>>>>>

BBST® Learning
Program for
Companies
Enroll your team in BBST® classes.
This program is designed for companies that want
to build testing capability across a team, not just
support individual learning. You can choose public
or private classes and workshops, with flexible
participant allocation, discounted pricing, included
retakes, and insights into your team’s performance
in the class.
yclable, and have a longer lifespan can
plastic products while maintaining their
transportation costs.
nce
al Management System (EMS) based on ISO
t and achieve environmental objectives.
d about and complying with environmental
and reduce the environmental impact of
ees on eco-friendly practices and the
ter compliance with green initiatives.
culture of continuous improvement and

<<<<<
>>>>>

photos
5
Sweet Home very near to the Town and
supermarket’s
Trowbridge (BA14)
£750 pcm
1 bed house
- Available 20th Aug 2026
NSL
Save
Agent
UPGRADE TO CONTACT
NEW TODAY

<<<<<

Copy out the material from the line with "BBST® Learning" to the line with "culture of continuous improvement and", including both of those lines, and keep each line unchanged.

BBST® Learning
Program for
Companies
Enroll your team in BBST® classes.
This program is designed for companies that want
to build testing capability across a team, not just
support individual learning. You can choose public
or private classes and workshops, with flexible
participant allocation, discounted pricing, included
retakes, and insights into your team’s performance
in the class.
yclable, and have a longer lifespan can
plastic products while maintaining their
transportation costs.
nce
al Management System (EMS) based on ISO
t and achieve environmental objectives.
d about and complying with environmental
and reduce the environmental impact of
ees on eco-friendly practices and the
ter compliance with green initiatives.
culture of continuous improvement and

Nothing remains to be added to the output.